> **Document section**:
○ ○ ○ ○

Reflections from my reading chair

By a Contributor

The contributor is a retiree who has had many work experiences including teaching, counselling, training and tutoring.  She has a bachelor’s degree in English, and a counselling qualification from Swinburne University.  In her retirement she enjoys watching stimulating documentaries about politics, religion, history, the natural world, and any other documentary where she can learn more about the world around her.  An avid reader, she reads books about psychology, history, political movements and children’s literature.  In her spare time, she assists migrants and refugees with learning English. 

                                                                                                                                              

Mental health and well-being is an area with a lot of research and practice.  As time goes by, our understanding of what makes a healthy person increases. In my journey towards emotional well-being, I have had the additional challenge of four mental illnesses, each causing separate issues.  However, through good therapy, and my own willingness to do what needed to be done, I have arrived in my retirement years a very happy person. 

I think the notion of mastering emotions is one that cannot be achieved, as I believe you cannot master an emotion.  What you can do is address the deep-seated issues that result in great unhappiness.  Once you have addressed and worked through those deep-seated issues, you have a better chance of being an emotionally stable person. 

Needs must be met, such as the need for love, acceptance, companionship, financial stability, a life full of meaning and achievable goals.  If we are content, our emotions will cause us less problem than if we have important needs that are not being met.

Happiness, or contentment, is only achieved when our basic needs have been met, and, we therefore have an optimistic view of the world.  At university I took a “contentedness survey”.  Through taking the survey, I realised more fully areas of my life that needed improvement.  Our lecturer said that someone scoring quite low would likely have big issues in their lives, such as drug abuse.

○ ○ ○ ○

> **About this task**:
Write out the entire essay on emotional well-being again, word for word. The lines after this essay aren't needed.

> **Source data**:
○ ○ ○ ○

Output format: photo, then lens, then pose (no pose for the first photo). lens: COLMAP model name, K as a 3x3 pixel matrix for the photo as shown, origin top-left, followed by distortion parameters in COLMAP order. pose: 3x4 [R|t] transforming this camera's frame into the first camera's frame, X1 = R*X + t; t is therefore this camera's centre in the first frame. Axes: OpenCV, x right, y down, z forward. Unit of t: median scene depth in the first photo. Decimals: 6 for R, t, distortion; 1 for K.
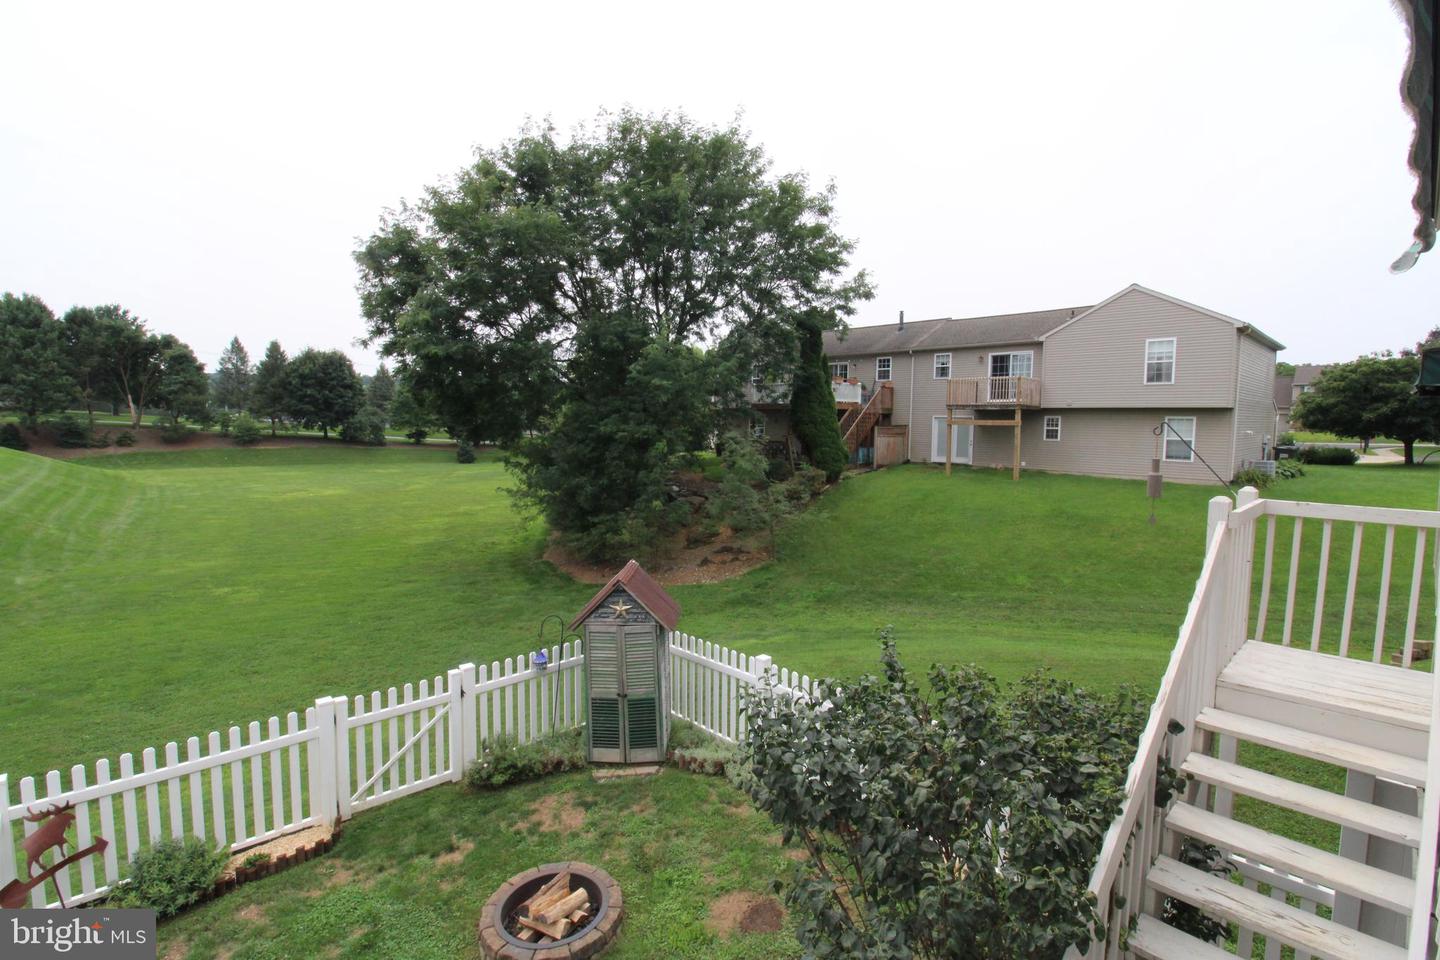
lens RADIAL K [[665.2, 0, 730.4], [0, 665.2, 469.7], [0, 0, 1]] dist [-0.008458, -0.010172]
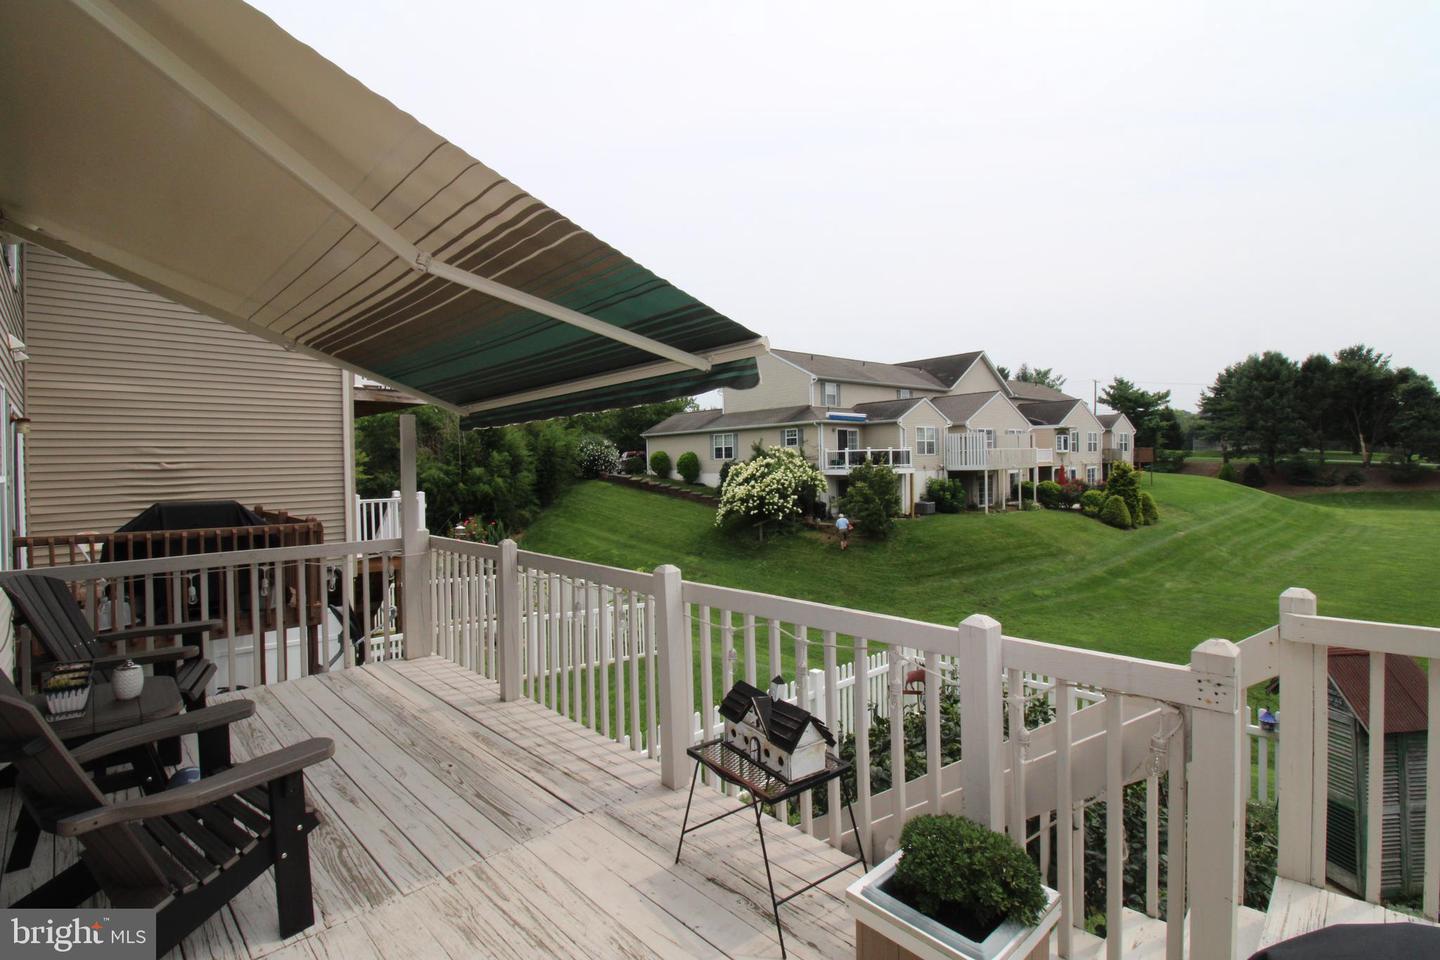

○ ○ ○ ○

> **Your solution**:
Reflections from my reading chair

By a Contributor

The contributor is a retiree who has had many work experiences including teaching, counselling, training and tutoring.  She has a bachelor’s degree in English, and a counselling qualification from Swinburne University.  In her retirement she enjoys watching stimulating documentaries about politics, religion, history, the natural world, and any other documentary where she can learn more about the world around her.  An avid reader, she reads books about psychology, history, political movements and children’s literature.  In her spare time, she assists migrants and refugees with learning English. 

                                                                                                                                              

Mental health and well-being is an area with a lot of research and practice.  As time goes by, our understanding of what makes a healthy person increases. In my journey towards emotional well-being, I have had the additional challenge of four mental illnesses, each causing separate issues.  However, through good therapy, and my own willingness to do what needed to be done, I have arrived in my retirement years a very happy person. 

I think the notion of mastering emotions is one that cannot be achieved, as I believe you cannot master an emotion.  What you can do is address the deep-seated issues that result in great unhappiness.  Once you have addressed and worked through those deep-seated issues, you have a better chance of being an emotionally stable person. 

Needs must be met, such as the need for love, acceptance, companionship, financial stability, a life full of meaning and achievable goals.  If we are content, our emotions will cause us less problem than if we have important needs that are not being met.

Happiness, or contentment, is only achieved when our basic needs have been met, and, we therefore have an optimistic view of the world.  At university I took a “contentedness survey”.  Through taking the survey, I realised more fully areas of my life that needed improvement.  Our lecturer said that someone scoring quite low would likely have big issues in their lives, such as drug abuse.